CONSIGNA:
Reescribe en forma de lista breve el párrafo del hilo sobre KDE 4.2.2 que empieza con «KDE 4.2.2 muy buena versión» y conserva sus datos principales.

FRAGMENTO SELECCIONADO:
##############################

# [off topic] kde 4.2.2

## JuanSimpson

KDE 4.2.2 muy buena versión, cambié hace poco de la versión 3.5.10 a la 4.1 pero no era muy bueno, había muchos errores al dibujar los widgets y el texto, pero esta nueva versión ya es casi estable, tiene pequeños detalles por corregir pero en general funcionan bien todos los programas.

El escritorio ya casi es completamente configurable (panles, widgets, toolbars, etc) los colores, los estilos, las aplicaciones gtk se ven muy bien.

Podría decir que sin los eféctos gráficos (creo que no funcionan lento con mi chip gráfico de mi laptop) me atrevería a decir que se ejecuta más rápido que la serie 3.5. sin mencionar que tode se ve myt bien ahora.

Deberían probar kde 4.2.2 para quien aún no lo tenga, yo creo que si vale la pena compilarlo  :Very Happy: 

Saludos !

----------

## pelelademadera

todo muy lindo. pero el problema que tengo es amarok

no me carga la coleccion.... como si no encontrara musica,

la tengo que agregar desde los archivos.

con respecto a kde.

##############################

EXTRACTO DE DATOS:
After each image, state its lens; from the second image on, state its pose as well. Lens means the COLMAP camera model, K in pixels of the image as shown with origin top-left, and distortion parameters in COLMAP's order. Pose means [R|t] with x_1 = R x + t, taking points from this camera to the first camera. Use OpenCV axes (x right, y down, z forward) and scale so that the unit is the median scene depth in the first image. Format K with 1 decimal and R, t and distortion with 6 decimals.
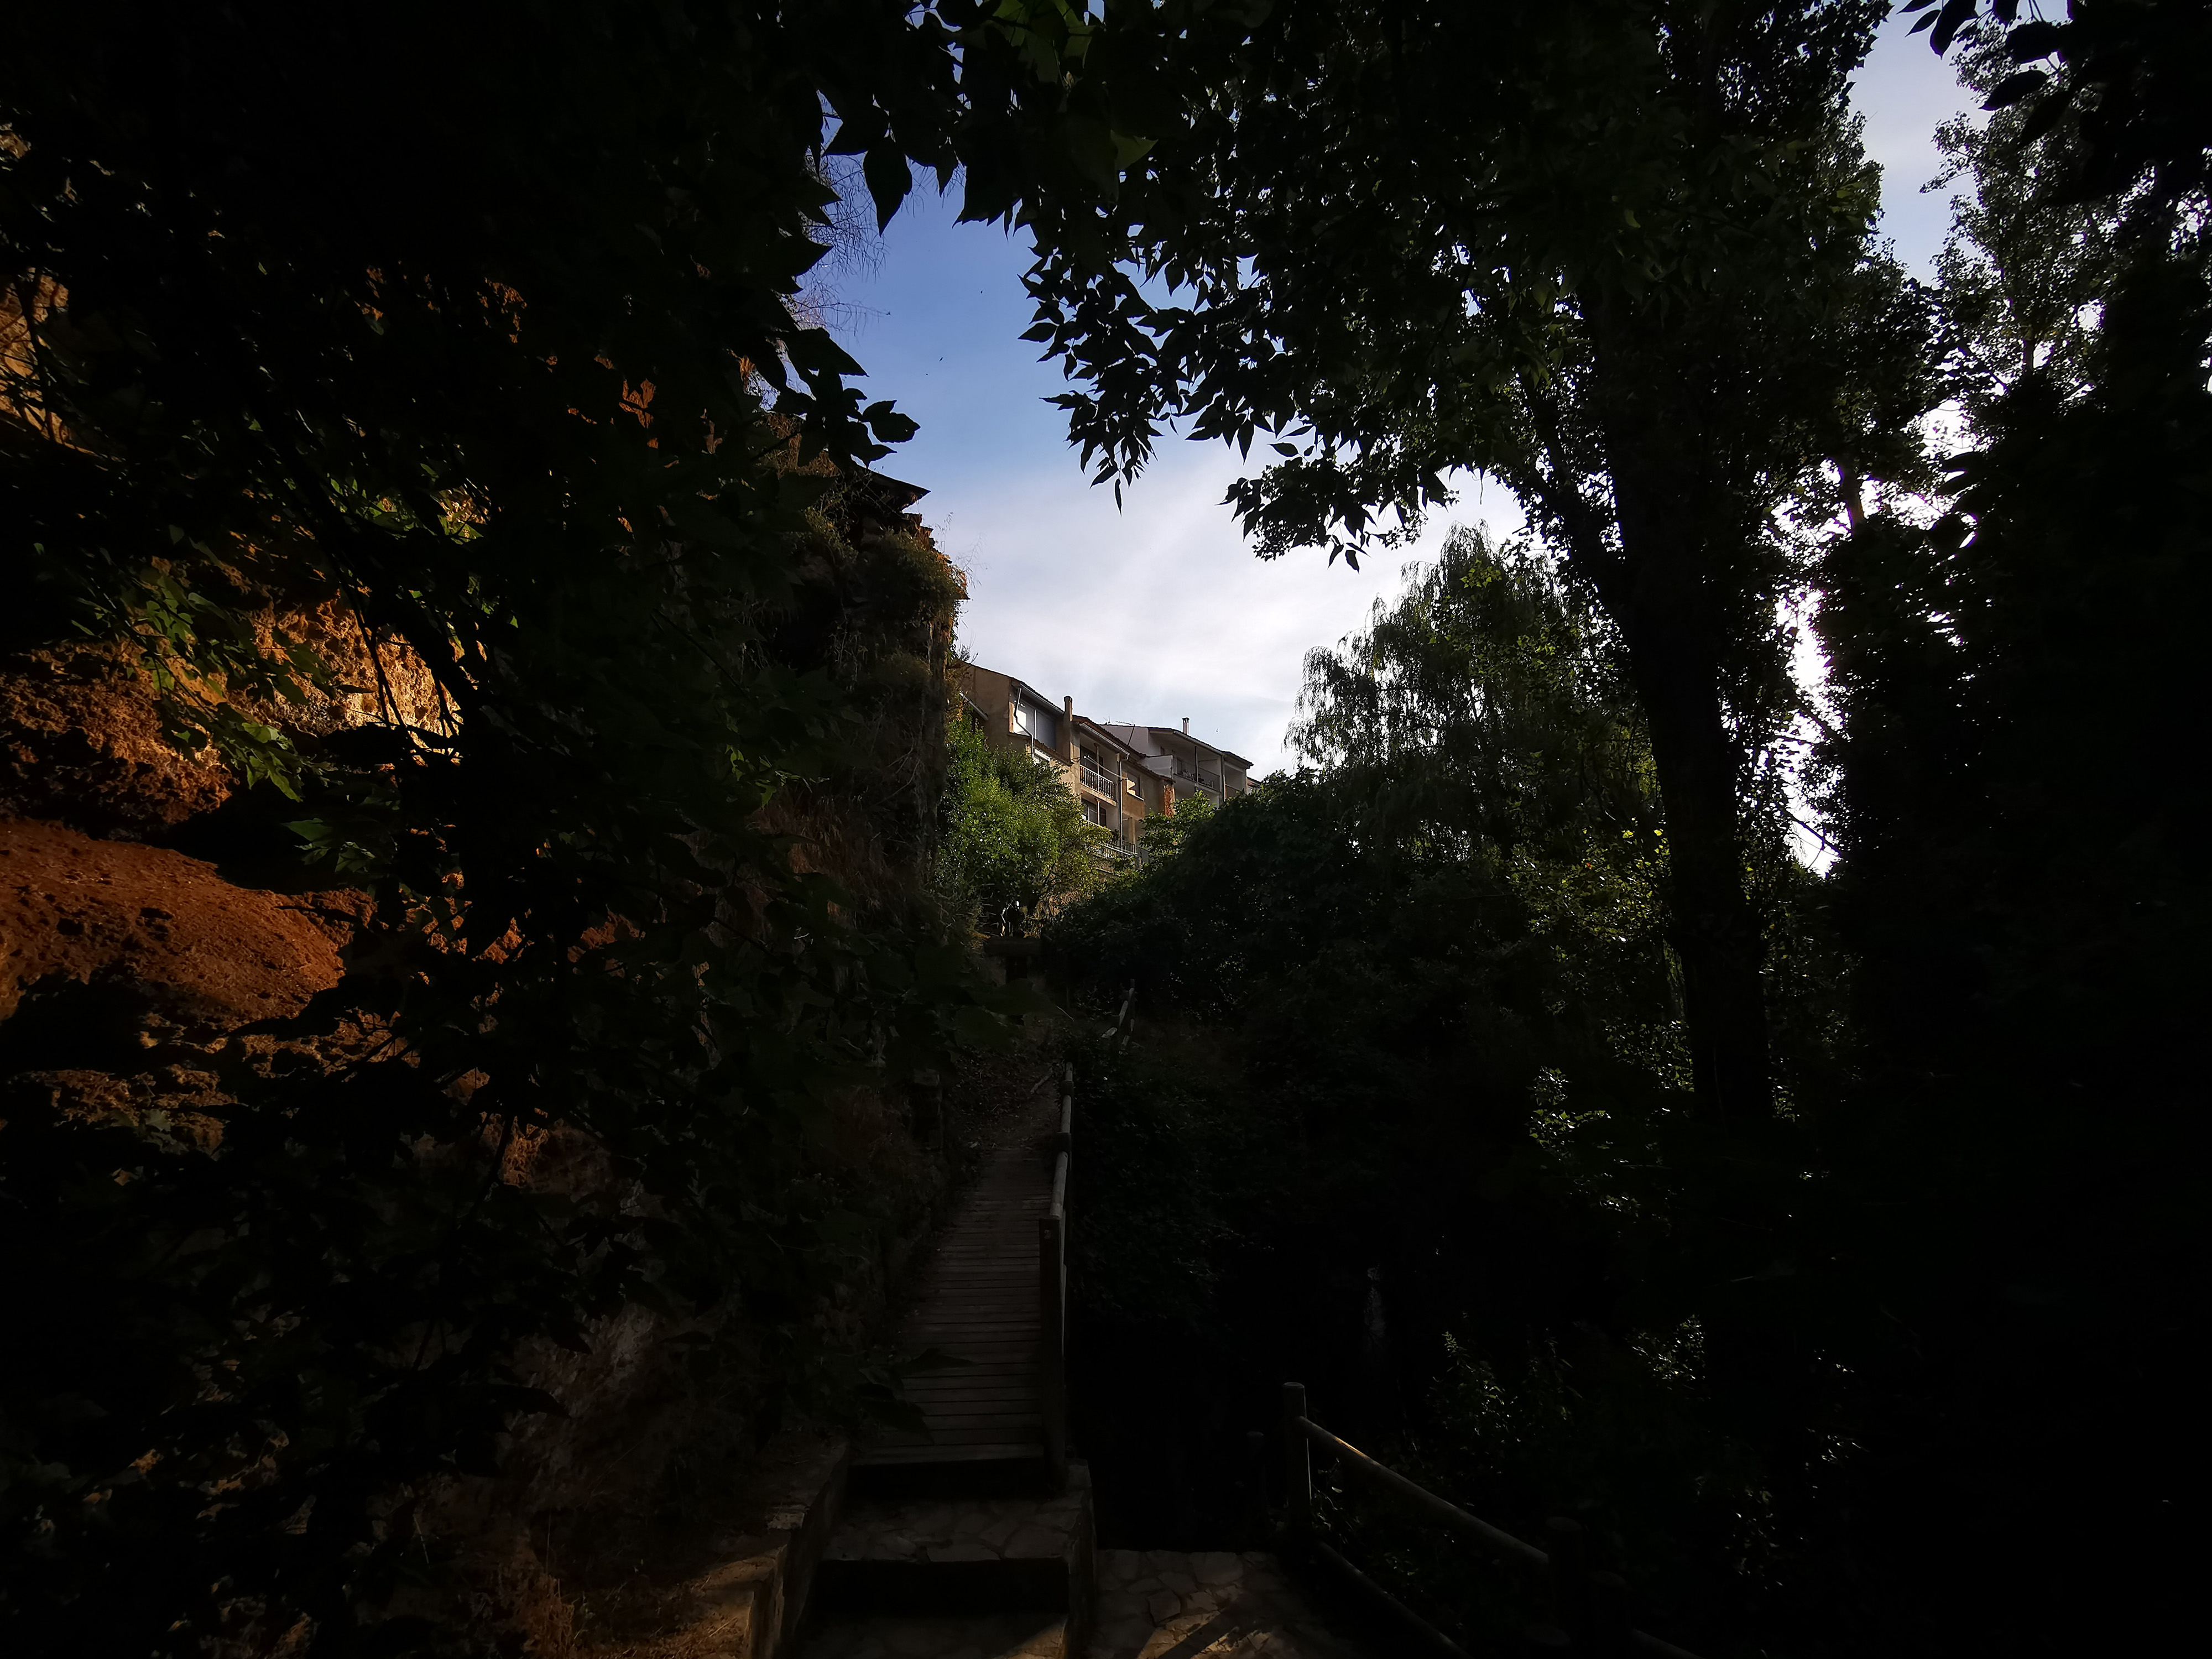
lens RADIAL K [[1031.1, 0, 1106.7], [0, 1031.1, 830.7], [0, 0, 1]] dist [0.002764, 0.001409]
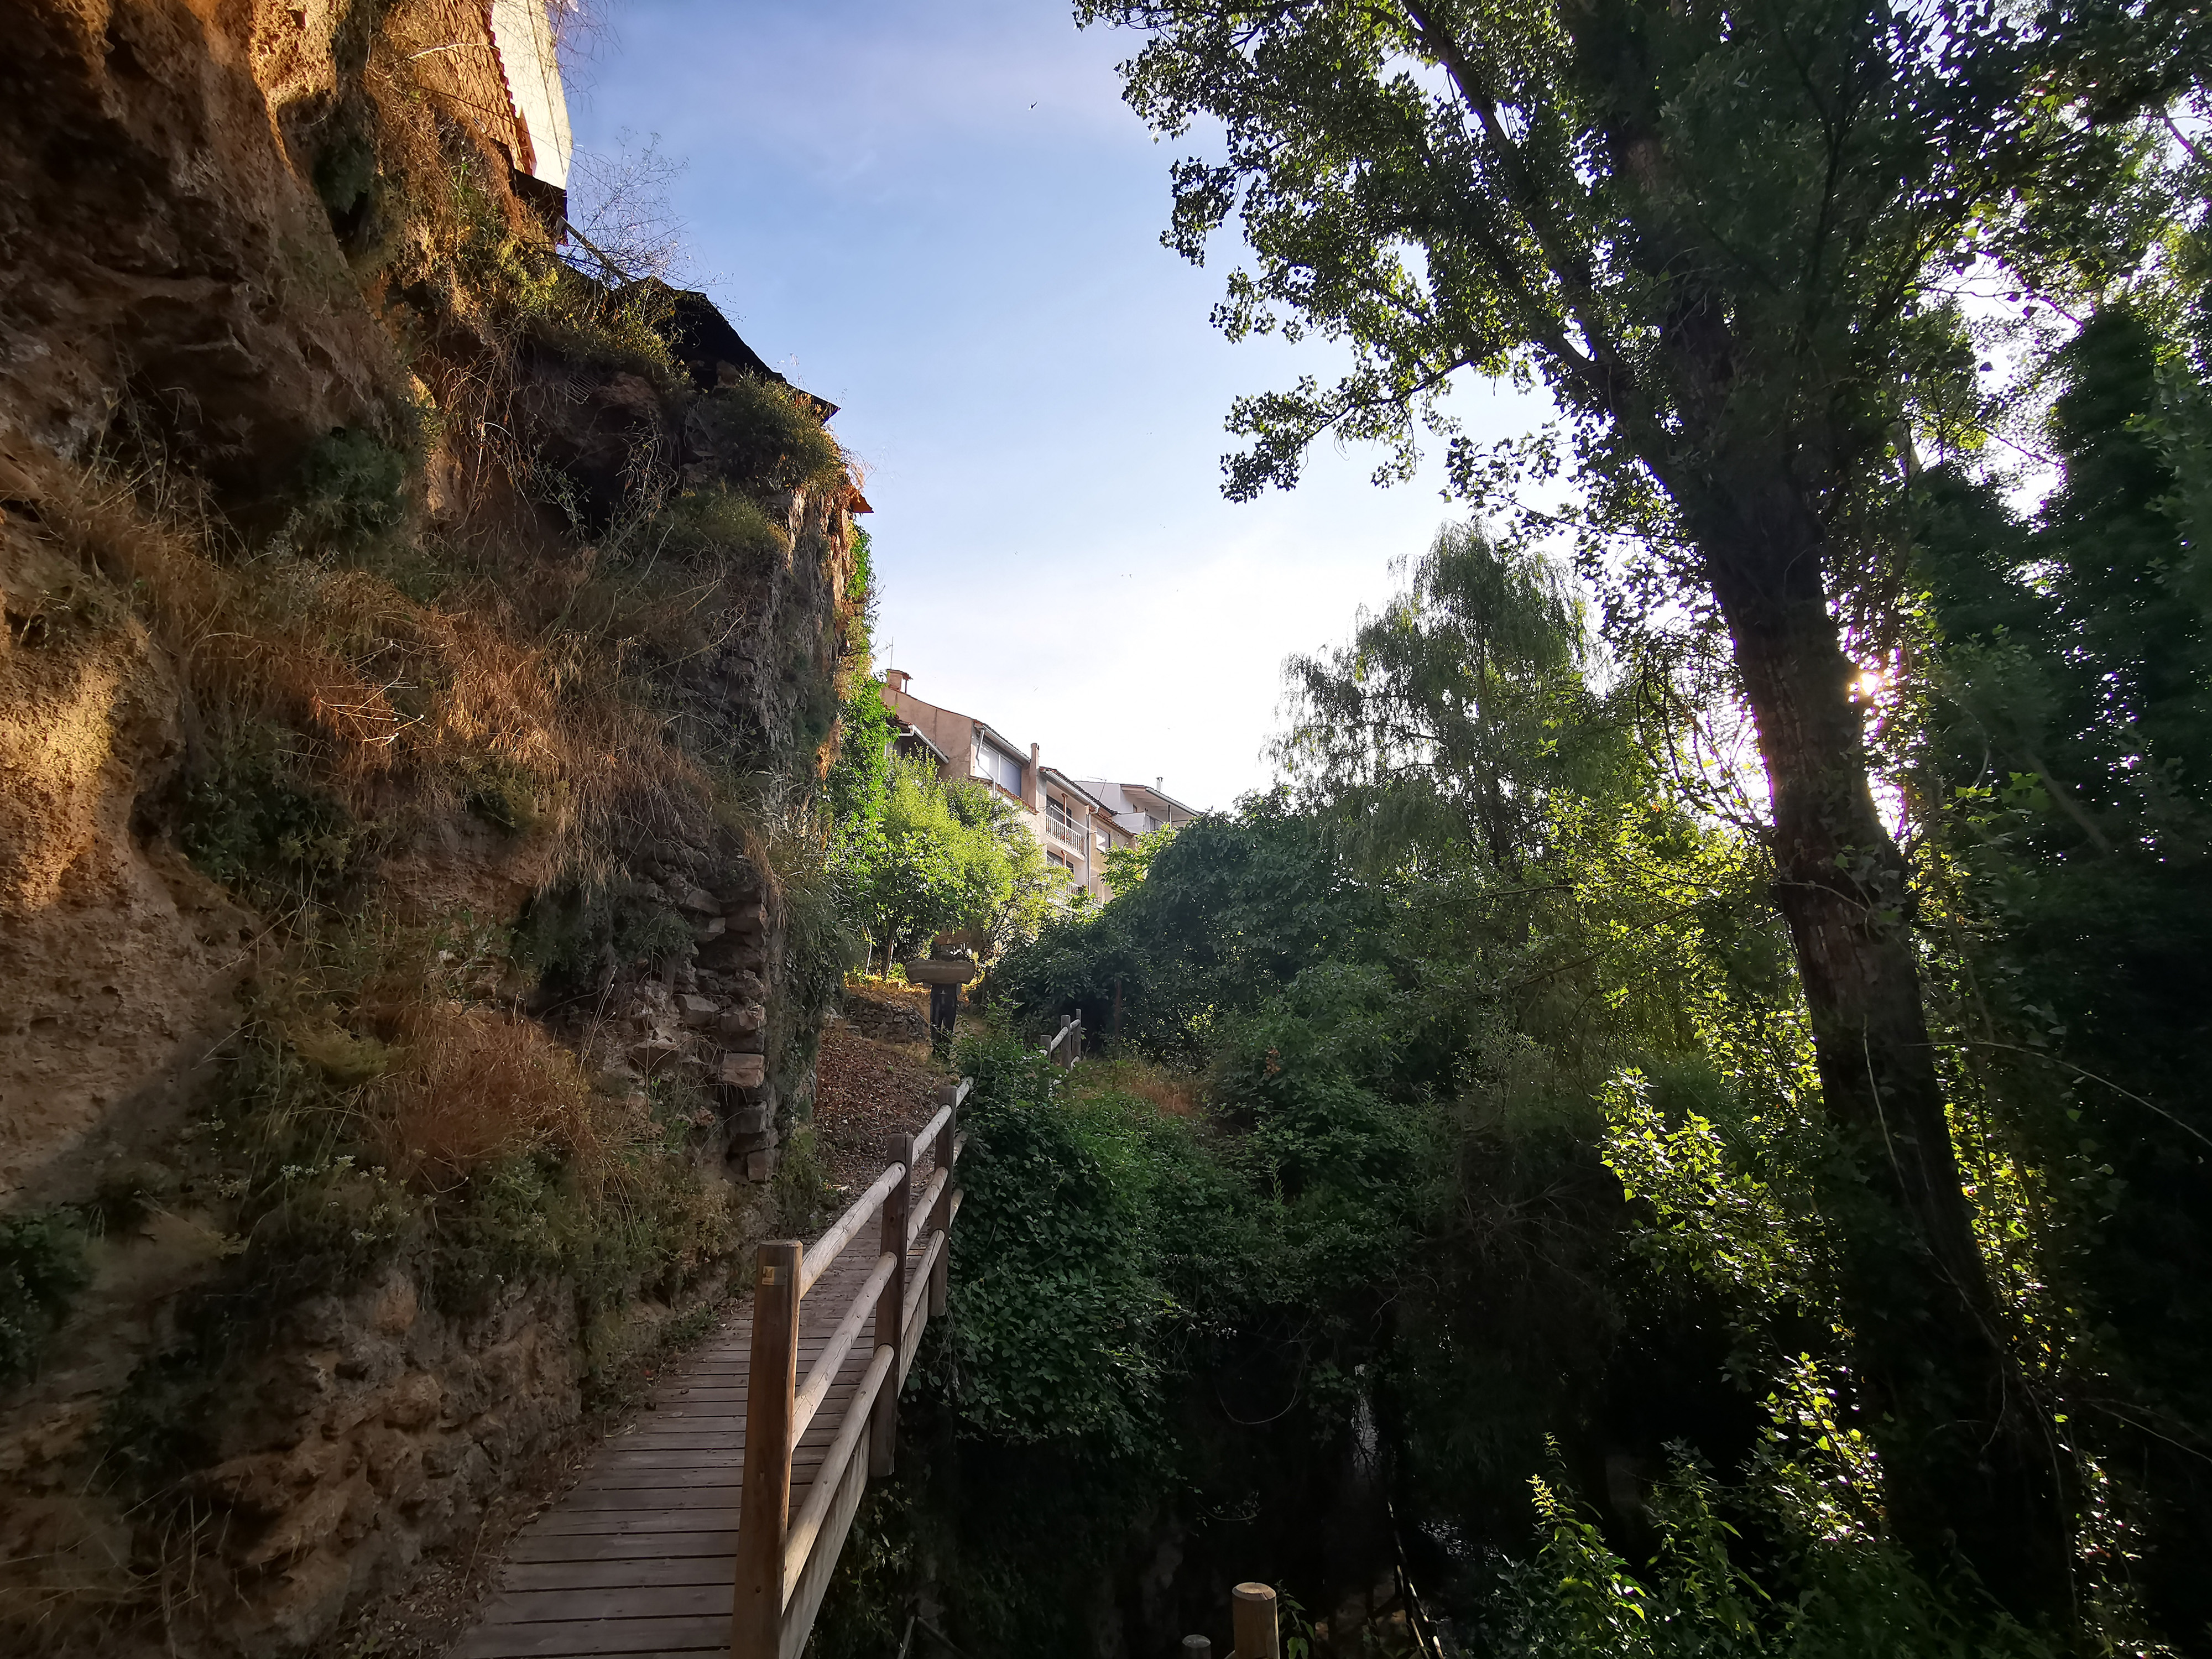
lens RADIAL K [[1031.1, 0, 1105.5], [0, 1031.1, 827.9], [0, 0, 1]] dist [0.002764, 0.001409]
pose [[0.999688, 0.015807, 0.019345, 0.022823], [-0.014215, 0.996705, -0.079861, 0.050439], [-0.020543, 0.079561, 0.996618, 0.114341]]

##############################

RESPUESTA:
- KDE 4.2.2 es una muy buena versión.
- Hubo un cambio reciente de la versión 3.5.10 a la 4.1, que no resultó muy buena.
- La 4.1 tenía muchos errores al dibujar los widgets y el texto.
- La nueva versión ya es casi estable.
- Le quedan pequeños detalles por corregir.
- En general, todos los programas funcionan bien.